Task to complete ::
Transcribe the lines below verbatim, skipping the images.

Records for the task ::
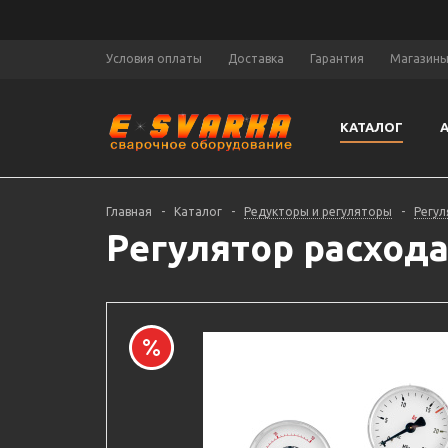
Условия оплаты
Доставка
Гарантия
Магазин
КАТАЛОГ
Главная
-
Каталог
-
Редукторы и регуляторы
-
Регул
Регулятор расхода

Your solution ::
Условия оплаты
Доставка
Гарантия
Магазин
КАТАЛОГ
Главная
-
Каталог
-
Редукторы и регуляторы
-
Регул
Регулятор расхода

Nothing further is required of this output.